Today we welcome Chinese New Year. This year, it is the Year of the Sheep. (Some say Ram, some say Goat – but it's all the same year.)

 

We've had some colourful characters over the past few years – going backwards, the horse, the snake, and the dragon. With the horse's propensity to bolt off without thinking, the snake's capacity to be unscrupulous as it seeks to get ahead, and the dragon's tumultuous storm-bringing, a gentle year is very welcome.

 

The sheep is considered fortunate in China. In the I Ching, the sheep is linked with the trigram for "The Joyous," which is an omen for good times. The sheep is thought to be gentle, kind and empathic. It is a steady, reliable animal. Productive and friendly. Not dangerous or unpredictable, like some of those we saw in recent years.

 

Chinese years go not only by the animals of the Chinese zodiac, but also by the five Chinese elements. So each year the animal is linked with an element which shapes the year's characteristics. In 2015 the element is wood, so what we have is the Year of the Wood Sheep.

 

Wood is the sign of spring, of growth, so combining animal and element what we have for 2015 is a year of gentle growth, of friendship and productivity, of steadily moving forward.

 

That's not a bad year for martial artists. I often tell my students of people who come to me, and after a single hour exclaim that they have found their salvation, that their lives will now change forever, that they will become disciples of the martial arts and dedicate their lives to following my teaching. This happens more often than you might imagine, and I always respond with caution. With caution, because more often than not I never see them again.

 

It can be a similar story with some of the people who do stay, flinging themselves into all and everything, flying through the martial arts sky like a star. Too often a falling star.... such exuberance over the first few months is sometimes the mark of a true talent, but more often the overcombustion that leads to burn out.

 

People ask me, "can you tell right at the beginning who will become a black belt?" I always respond that grit and family support have more to do with progress in the martial arts than speed or agility.
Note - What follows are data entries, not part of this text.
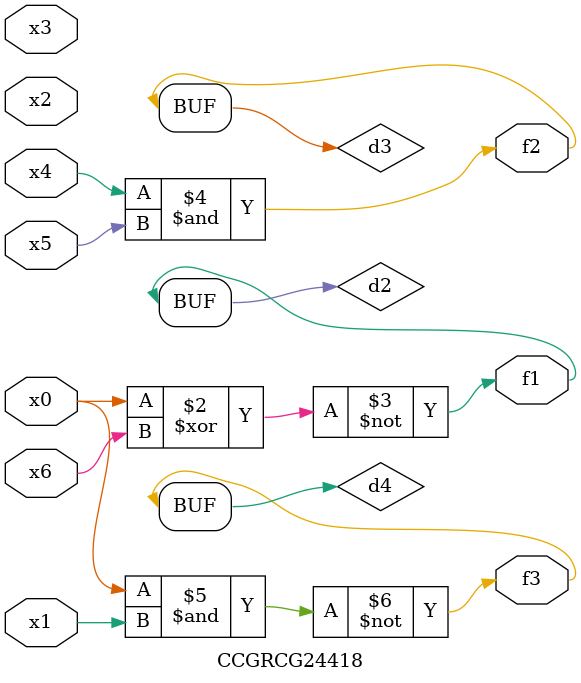
<source format=v>
module CCGRCG24418(
	input x0, x1, x2, x3, x4, x5, x6,
	output f1, f2, f3
);

	wire d1, d2, d3, d4;

	nor (d1, x0);
	xnor (d2, x0, x6);
	and (d3, x4, x5);
	nand (d4, x0, x1);
	assign f1 = d2;
	assign f2 = d3;
	assign f3 = d4;
endmodule

</source>
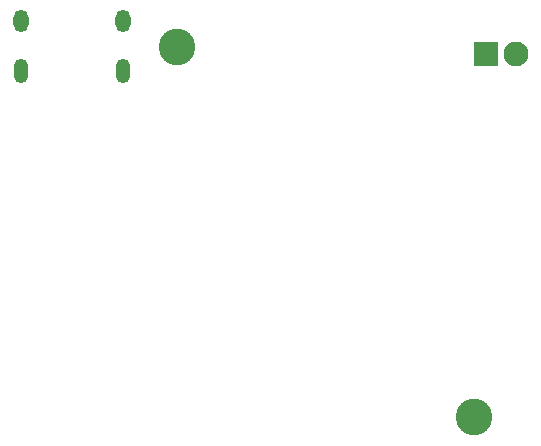
<source format=gbs>
G04 Layer: BottomSolderMaskLayer*
G04 EasyEDA Pro v2.2.34.8, 2025-02-19 17:22:18*
G04 Gerber Generator version 0.3*
G04 Scale: 100 percent, Rotated: No, Reflected: No*
G04 Dimensions in millimeters*
G04 Leading zeros omitted, absolute positions, 4 integers and 5 decimals*
%FSLAX45Y45*%
%MOMM*%
%AMRoundRect*1,1,$1,$2,$3*1,1,$1,$4,$5*1,1,$1,0-$2,0-$3*1,1,$1,0-$4,0-$5*20,1,$1,$2,$3,$4,$5,0*20,1,$1,$4,$5,0-$2,0-$3,0*20,1,$1,0-$2,0-$3,0-$4,0-$5,0*20,1,$1,0-$4,0-$5,$2,$3,0*4,1,4,$2,$3,$4,$5,0-$2,0-$3,0-$4,0-$5,$2,$3,0*%
%ADD10C,3.1016*%
%ADD11O,1.20002X2.10002*%
%ADD12O,1.30002X1.90002*%
%ADD13RoundRect,0.09691X-1.00234X1.00234X1.00234X1.00234*%
%ADD14C,2.1016*%
G75*


G04 Pad Start*
G54D10*
G01X18046700Y3594100D03*
G01X15532100Y6731000D03*
G54D11*
G01X15076400Y6523890D03*
G01X14211403Y6523890D03*
G54D12*
G01X15076400Y6943904D03*
G01X14211403Y6943904D03*
G54D13*
G01X18148300Y6667500D03*
G54D14*
G01X18402300Y6667500D03*
G04 Pad End*

M02*


</source>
Similarly, I look around the room for the unsung ones; the people who just train steadily, week after week; the people who seem to learn a little at a time, but retain what they learn; the people who are still there a year later, and another year, and another year, gradually improving, just plodding on. Commonly, the route to true greatness in the martial arts is just plodding on.

 

So, welcome to the year of the Wood Sheep, and as it plods on may it bring you good joyousness, friendship, and good fortune.